- **BRANO DEL DOCUMENTO**

Sergente Maggiore Fanteria

nato a Gattatico (RE) il 30/06/1914

fatto prigioniero il 21/06/1941 a Gimma (Adis Abeba)

Campi di Prigionia: Campo Corse Addis Abeba , Kilindini Mombasa, Campo N.352 Naivasha Kenya, Eldoret, Nanyuki, Jinga, Nieri, Pietermaritzburg, Zonderwater

clicca sull'immagine per leggere inimage 9

-IL RIMPATRIO-

versione riveduta e corretta (dicembre 2021)

 

 

IL RIMPATRIO

L’ultima lettera da Zonderwater. " 7 Novembre 1946 Gioia mia infinita, ecco finalmente la notizia che tanto abbiamo atteso: ai primi della prossima settimana parto da qui per rimpatriare. Non so ancora la data d’imbarco, ma certamente prima della fine di questo mese. Il viaggio via mare potrà essere dai 15 ai 20 giorni, il che significa che potrò essere a casa per Natale. Appena sbarcati invierò un telegramma dove ti farò sapere dove e quando mi dovrai attendere, poiché tutto dipenderà dalla regolarità dei treni. Non vorrei farti attendere un paio di giorni alla stazione di Milano o Treviglio con il rischio poi di non incontrarci. La mia gioia è immensa, Amore mio, ma non posso sfogarla ancora...... Mi sembra quasi una burla, ma mi abituerò alla realtà man mano mi avvicinerò a casa. Mi troverai un pò spaesato e smarrito perché vengo da un mondo ben diverso, dove la vita non è vita, ma tenebra. Tuttavia conto di ambientarmi presto. La mia salute in questi giorni lascia un pò a desiderare per il frequente vomito e i disturbi allo stomaco. Sii allegra, amore mio, che ormai è finito lo strazio della separazione: baci a Ennio a tutti ......Aspettami per Natale. (non dire nulla ai miei) "

- **CONSEGNA**
Ripeti parola per parola l'intero brano sul rimpatrio del sergente maggiore. Le voci riportate qui non servono.

- **DATI REGISTRATI**
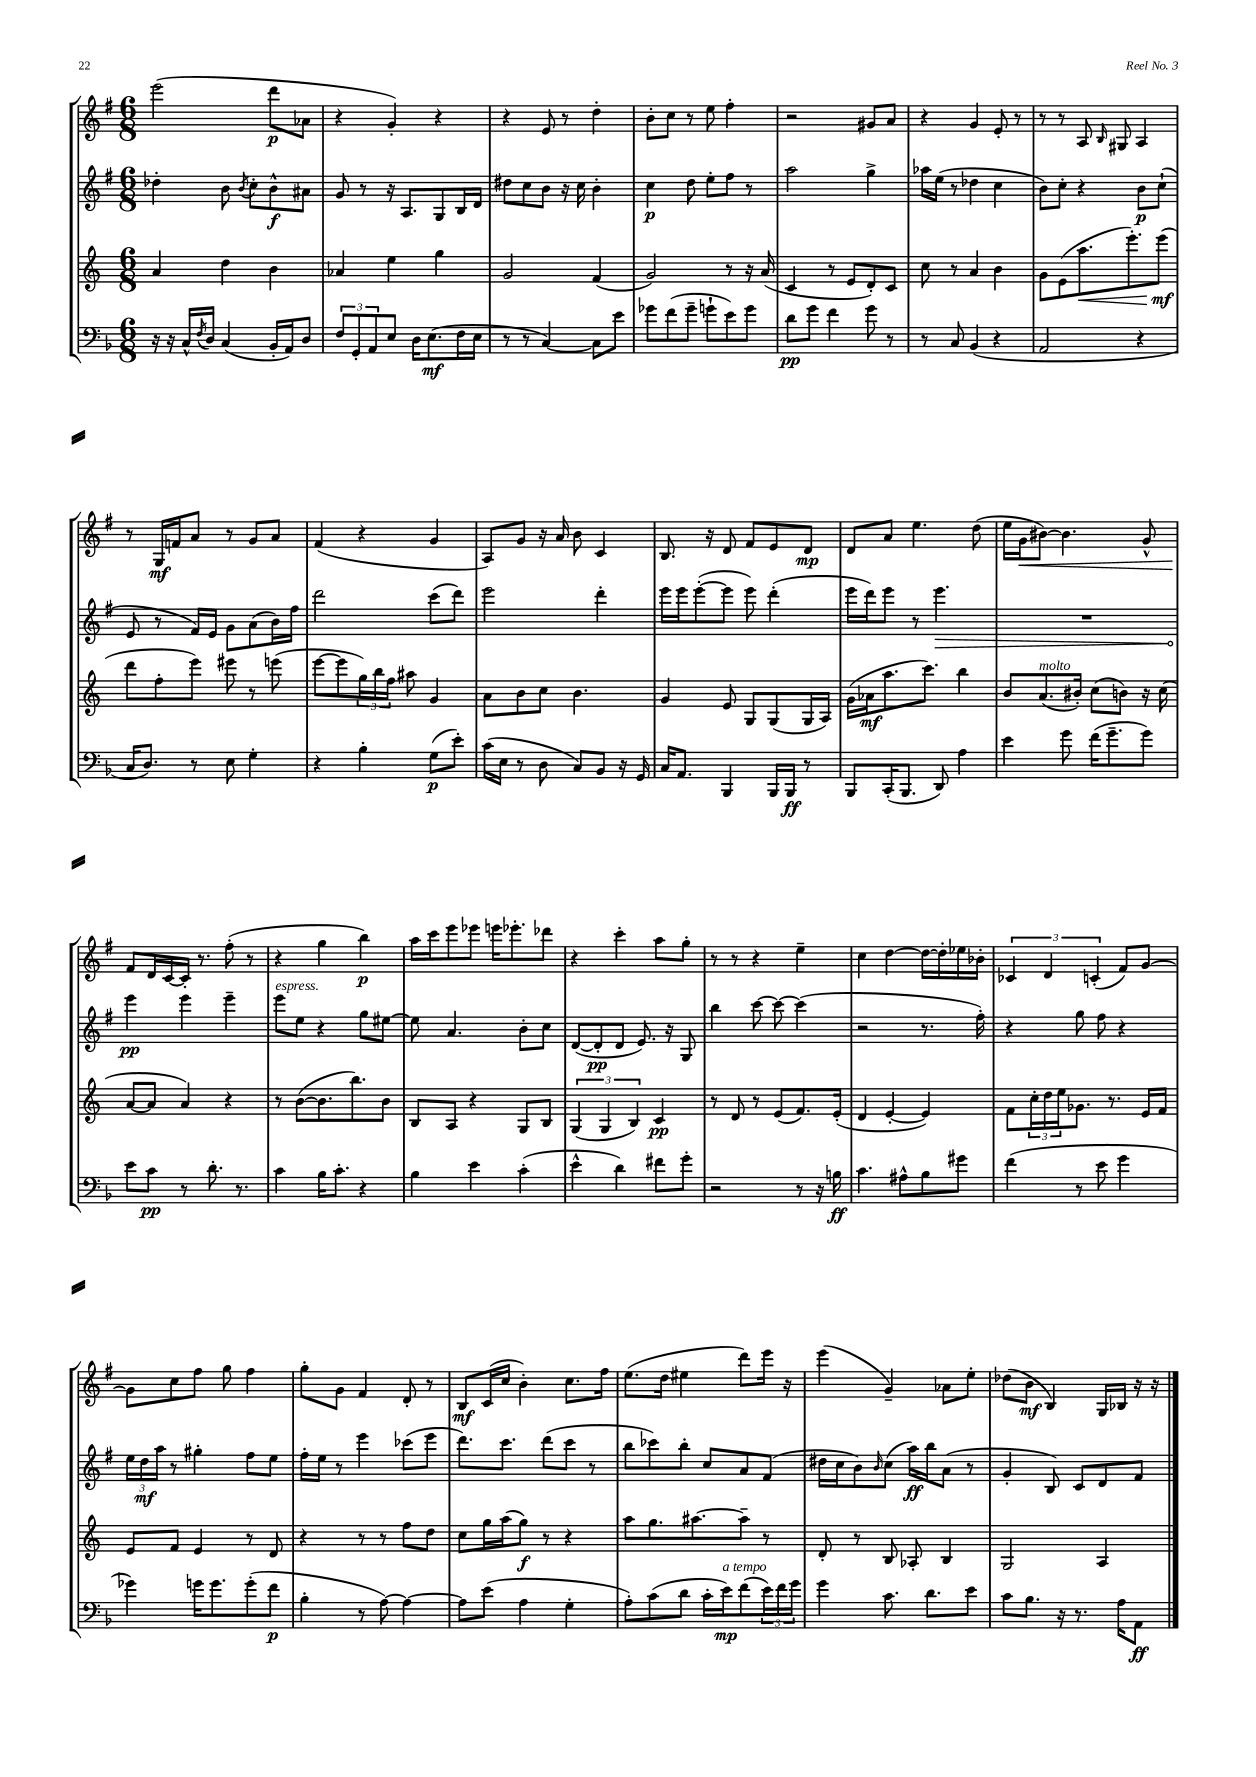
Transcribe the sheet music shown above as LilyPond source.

<<
\new StaffGroup <<
\new Staff = "s0" {
    \clef treble \key g \major \numericTimeSignature \time 6/8
    e'''2( d'''8\p aes'8 |
    r4 g'4-.) r4 |
    r4 e'8 r8 d''4-. |
    b'8-. c''8 r8 e''8 fis''4-. |
    r2 gis'8 a'8 |
    r4 g'4 e'8-. r8 |
    r8 r8 a8 \grace { b16 } gis8 a4 |
    r8 g16\mf f'16 a'8 r8 g'8 a'8 |
    fis'4( r4 g'4 |
    a8) g'8 r16 a'16 b'8 c'4 |
    b8. r16 d'8 fis'8 e'8 d'8\mp |
    d'8 a'8 e''4. d''8( |
    e''16 g'16\< bis'8~) bis'4. g'8-^ |
    fis'8\! d'16 c'16~ c'16-. r8. fis''8-.( r8 |
    r4 g''4 b''4\p) |
    a''16 c'''16 e'''8 ees'''8 e'''16 ees'''8.-. des'''8 |
    r4 c'''4-. a''8 g''8-. |
    r8 r8 r4 e''4-- |
    c''4 d''4~ d''16~ d''16-. ees''16 bes'16-. |
    \tuplet 3/2 { ces'4 d'4 c'4-.( } fis'8) g'8~ |
    g'8 c''8 fis''8 g''8 fis''4 |
    g''8-. g'8 fis'4 d'8-. r8 |
    b8\mf c'16( c''16 b'4-.) c''8. fis''16 |
    e''8.( d''16 eis''4 d'''8) e'''16 r16 |
    e'''4( g'4--) aes'8 e''8-. |
    des''8( b'8\mf b4) g16 bes16 r16 r16 \bar "|." |
}
\new Staff = "s1" {
    \clef treble \key g \major \numericTimeSignature \time 6/8
    des''4-. b'8 \acciaccatura { b'8 } c''8-. b'8-^\f ais'8 |
    g'8 r8 r16 a8. g8 b16 d'16 |
    dis''8 c''8 b'8 r16 c''16 b'4-. |
    c''4\p d''8 e''8-. fis''8 r8 |
    a''2 g''4-> |
    aes''16 e''16( r8 des''4 c''4 |
    b'8) c''8-. r4 b'8\p c''8-!( |
    e'8 r8 fis'16) e'16 g'8 a'8( b'16) fis''16 |
    d'''2 c'''8( d'''8) |
    e'''2 d'''4-. |
    e'''16 e'''16 e'''8~-.( e'''8 e'''8) d'''4-.( |
    e'''16 d'''16) e'''8 r8 \once \override Hairpin.circled-tip = ##t e'''4.\> |
    R2. |
    e'''4\pp\! e'''4 e'''4-- |
    e'''8^\markup { \italic "espress." } e''8 r4 g''8 eis''8~ |
    eis''8 a'4. b'8-. c''8 |
    d'8~( d'8-.\pp d'8 e'8.) r16 g8 |
    b''4 c'''8~ c'''8~ c'''4( |
    r2 r8. fis''16-.) |
    r4 g''8 fis''8 r4 |
    \tuplet 3/2 { e''16 d''16\mf a''16 } r8 gis''4-. fis''8 e''8 |
    fis''16-. e''16 r8 e'''4 ces'''8( e'''8 |
    d'''8.) c'''8. d'''8( c'''8 r8 |
    b''8 ces'''8) b''8-. c''8 a'8 fis'8( |
    dis''16 c''16 b'8) \grace { b'16 } c''8( a''16\ff) b''16 a'8( r8 |
    g'4-. b8) c'8 d'8 fis'8 \bar "|." |
}
\new Staff = "s2" {
    \clef treble \key c \major \numericTimeSignature \time 6/8
    a'4 d''4 b'4 |
    aes'4 e''4 g''4 |
    g'2 f'4( |
    g'2) r8 r16 a'16( |
    c'4 r8 e'8 d'8-.) c'8 |
    c''8 r8 a'4 b'4 |
    g'8 e'8( a''8.\< e'''8.-.) e'''8\mf\!( |
    d'''8 f''8-. e'''8) eis'''8 r8 e'''8( |
    e'''8~ e'''8 \tuplet 3/2 { g''16) b''16 f''16 } ais''8 g'4 |
    a'8 b'8 c''8 b'4. |
    g'4 e'8 g8 g8( g16 a16) |
    g'16( aes'16\mf a''8. c'''8.) b''4 |
    b'8 a'8.^\markup { \italic "molto" }( bis'16-.) c''8( b'8) r16 c''16( |
    a'8~ a'8 a'4) r4 |
    r8 b'8~( b'8. b''8.) b'8 |
    b8 a8 r4 g8 b8 |
    \tuplet 3/2 { g4( g4 b4) } c'4\pp |
    r8 d'8 r8 e'8( f'8.) e'16-.( |
    d'4 e'4~-. e'4) |
    f'8 \tuplet 3/2 { c''16-. d''16 e''16 } ges'8. r8. e'16 f'16 |
    e'8 f'8 e'4 r8 d'8 |
    r4 r8 r8 f''8 d''8 |
    c''8 g''16 a''16( g''8\f) r8 r4 |
    a''8 g''8. ais''8.~ ais''8-- r8 |
    d'8-. r8 b8 aes8-. b4 |
    g2 a4 \bar "|." |
}
\new Staff = "s3" {
    \clef bass \key f \major \numericTimeSignature \time 6/8
    r16 r16 c16-^ \acciaccatura { f8 } d16 c4( bes,16-. a,16) d8 |
    \tuplet 3/2 { f8 g,8-. a,8 } e8 d16 e8.\mf( f16 e16 |
    r8 r8 c4~) c8 e'8 |
    ges'8 f'8( ges'8-- g'8-! e'8) g'8 |
    d'8\pp g'8 f'4 g'8 r8 |
    r8 c8 bes,4( r4 |
    a,2 r4 |
    c16 d8.) r8 e8 g4-. |
    r4 bes4-. g8\p( e'8-.) |
    c'16( e16 r8 d8 c8) bes,8 r16 g,16 |
    c16 a,8. bes,,4 bes,,16 bes,,16\ff r8 |
    bes,,8 c,16-.( bes,,8. d,8) a4 |
    e'4 g'8 f'16( g'8.-- g'8) |
    e'8 c'8\pp r8 d'8.-. r8. |
    c'4 bes16 c'8.-. r4 |
    bes4 e'4 c'4-.( |
    e'4-^ d'4) fis'8 g'8-. |
    r2 r8 r16 b16\ff |
    c'4. ais8-^ bes8 gis'8 |
    f'4( r8 e'8 g'4 |
    ges'4) g'16 g'8. g'8-.( f'8\p |
    bes4-. r8 a8~) a4~ |
    a8 e'8( a4 g4-. |
    a8-.) c'8( d'8 c'16-. e'16\mp^\markup { \italic "a tempo" }) f'8( \tuplet 3/2 { e'16) f'16 g'16 } |
    g'4 c'8. d'8. e'8 |
    c'8 bes8. r16 r8. a16 a,8\ff \bar "|." |
}
>>
>>
\layout { \context { \Score \remove "Bar_number_engraver" } }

- **ESERCIZIO SVOLTO**
Sergente Maggiore Fanteria

nato a Gattatico (RE) il 30/06/1914

fatto prigioniero il 21/06/1941 a Gimma (Adis Abeba)

Campi di Prigionia: Campo Corse Addis Abeba , Kilindini Mombasa, Campo N.352 Naivasha Kenya, Eldoret, Nanyuki, Jinga, Nieri, Pietermaritzburg, Zonderwater

clicca sull'immagine per leggere inimage 9

-IL RIMPATRIO-

versione riveduta e corretta (dicembre 2021)

 

 

IL RIMPATRIO

L’ultima lettera da Zonderwater. " 7 Novembre 1946 Gioia mia infinita, ecco finalmente la notizia che tanto abbiamo atteso: ai primi della prossima settimana parto da qui per rimpatriare. Non so ancora la data d’imbarco, ma certamente prima della fine di questo mese. Il viaggio via mare potrà essere dai 15 ai 20 giorni, il che significa che potrò essere a casa per Natale. Appena sbarcati invierò un telegramma dove ti farò sapere dove e quando mi dovrai attendere, poiché tutto dipenderà dalla regolarità dei treni. Non vorrei farti attendere un paio di giorni alla stazione di Milano o Treviglio con il rischio poi di non incontrarci. La mia gioia è immensa, Amore mio, ma non posso sfogarla ancora...... Mi sembra quasi una burla, ma mi abituerò alla realtà man mano mi avvicinerò a casa. Mi troverai un pò spaesato e smarrito perché vengo da un mondo ben diverso, dove la vita non è vita, ma tenebra. Tuttavia conto di ambientarmi presto. La mia salute in questi giorni lascia un pò a desiderare per il frequente vomito e i disturbi allo stomaco. Sii allegra, amore mio, che ormai è finito lo strazio della separazione: baci a Ennio a tutti ......Aspettami per Natale. (non dire nulla ai miei) "